# 20+ plants



## blacklabel (Jun 8, 2008)

i have no idea what any of them are. i can take better pics if you would like.


----------



## Tausendblatt (Sep 16, 2009)

I know what they are.

Okay... plant on wood is java fern. Plant behind that is cardamine sp. (chinesse ivy)

Plant that is feathery and to the left of the wood is myriophyllum, possibly mattogressens. In front of that could be some kind of small sword. I don't know. In behind the milfoil is a ludwigia, possilby palustris. The grassy plant in back and behind the ludwigia is either mondo grass or a valisneria or a saggitaria.

The plant with large red round leaves is a melon sword I guess. Behind that is probably an ordinary amazon sword.

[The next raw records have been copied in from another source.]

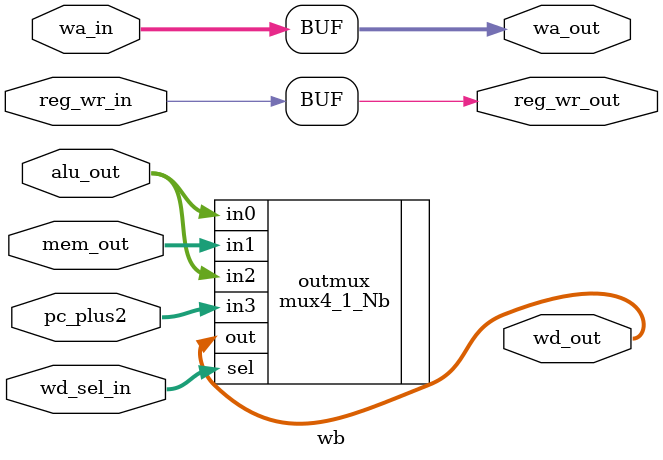
<source format=v>
`default_nettype none
module wb(
  input  wire [15:0] pc_plus2/*,cond_out*/, mem_out, alu_out,
  input  wire  [2:0] wa_in,
  input  wire  [1:0] wd_sel_in,
  input  wire        reg_wr_in,
  output wire [15:0] wd_out,
  output wire  [2:0] wa_out,
  output wire        reg_wr_out
);

  // output mux
  mux4_1_Nb #(.N(16)) outmux(
    .out(wd_out),
    .in0(alu_out),
    .in1(mem_out),
    .in2(/*cond_out*/alu_out),
    .in3(pc_plus2),
    .sel(wd_sel_in));

  // passthrough
  assign wa_out = wa_in;
  assign reg_wr_out = reg_wr_in;

endmodule
`default_nettype wire

</source>
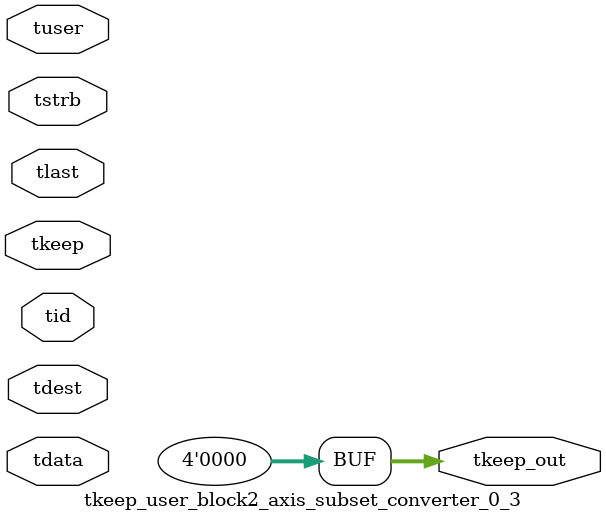
<source format=v>


`timescale 1ps/1ps

module tkeep_user_block2_axis_subset_converter_0_3 #
(
parameter C_S_AXIS_TDATA_WIDTH = 32,
parameter C_S_AXIS_TUSER_WIDTH = 0,
parameter C_S_AXIS_TID_WIDTH   = 0,
parameter C_S_AXIS_TDEST_WIDTH = 0,
parameter C_M_AXIS_TDATA_WIDTH = 32
)
(
input  [(C_S_AXIS_TDATA_WIDTH == 0 ? 1 : C_S_AXIS_TDATA_WIDTH)-1:0     ] tdata,
input  [(C_S_AXIS_TUSER_WIDTH == 0 ? 1 : C_S_AXIS_TUSER_WIDTH)-1:0     ] tuser,
input  [(C_S_AXIS_TID_WIDTH   == 0 ? 1 : C_S_AXIS_TID_WIDTH)-1:0       ] tid,
input  [(C_S_AXIS_TDEST_WIDTH == 0 ? 1 : C_S_AXIS_TDEST_WIDTH)-1:0     ] tdest,
input  [(C_S_AXIS_TDATA_WIDTH/8)-1:0 ] tkeep,
input  [(C_S_AXIS_TDATA_WIDTH/8)-1:0 ] tstrb,
input                                                                    tlast,
output [(C_M_AXIS_TDATA_WIDTH/8)-1:0 ] tkeep_out
);

assign tkeep_out = {1'b0};

endmodule


</source>
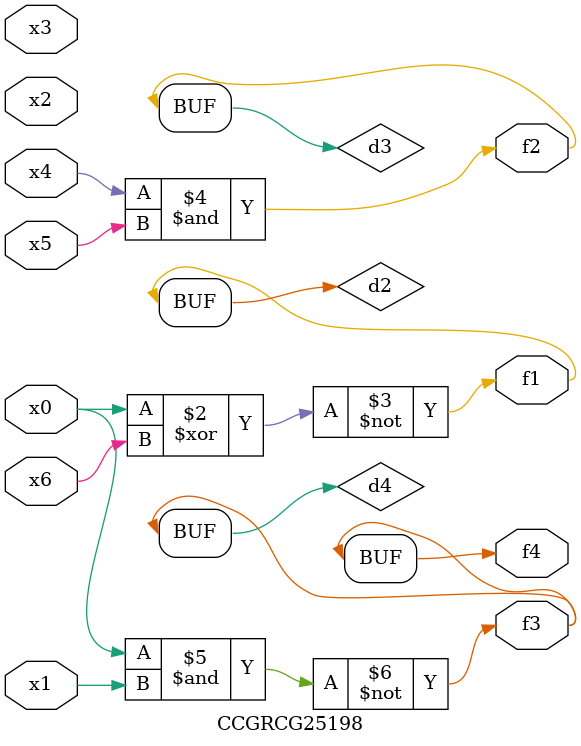
<source format=v>
module CCGRCG25198(
	input x0, x1, x2, x3, x4, x5, x6,
	output f1, f2, f3, f4
);

	wire d1, d2, d3, d4;

	nor (d1, x0);
	xnor (d2, x0, x6);
	and (d3, x4, x5);
	nand (d4, x0, x1);
	assign f1 = d2;
	assign f2 = d3;
	assign f3 = d4;
	assign f4 = d4;
endmodule

</source>
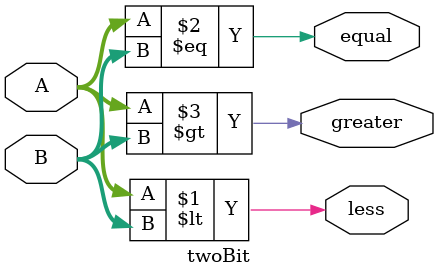
<source format=v>
module oneBit(input wire A, input wire B, output wire less, output wire equal, output wire greater);
    assign less = A < B;
    assign equal = A == B;
    assign greater = A > B;
endmodule

module twoBit(input [1:0] A, input [1:0] B, output wire less, output wire equal, output wire greater);
    assign less = A < B;
    assign equal = A == B;
    assign greater = A > B;
endmodule
</source>
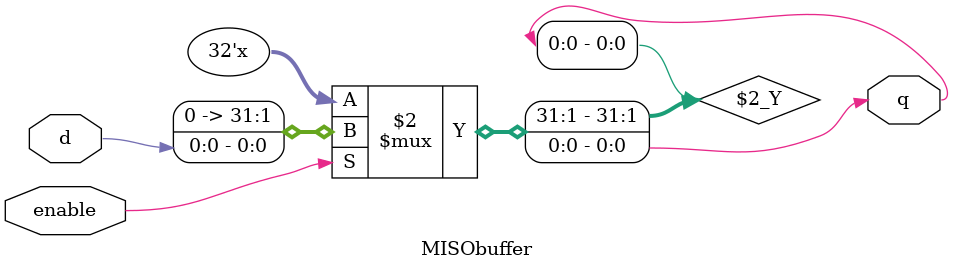
<source format=v>
/*
 * Simple tri-state buffer for MISO
 */

module MISObuffer
(
	input d,
	input enable,
	output q
);
	assign q = enable ? d : 'bz;
endmodule
</source>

Beside the amazon sword is egeria densa. Further to the right is cabomba carolinia. The darker green version of that with the purplish tips is cabomba furcata.

The really fluffy light green plant is limnophila indica. Beside L. indica looks to be egeria najas.

There are many other sword type plants and a few bacopa, ludwigias and rotalas, but that's all for now.

In one corner is hemianthus micanthrimoides. You'll know which one I speak of. A bit of research could have gotten you IDs for 60% of these plants.


----------



## armedbiggiet (May 6, 2006)

blacklabel -- you know we have a thing called Plant Finder here?? try it out first, it is very helpful since most of these are common plants


----------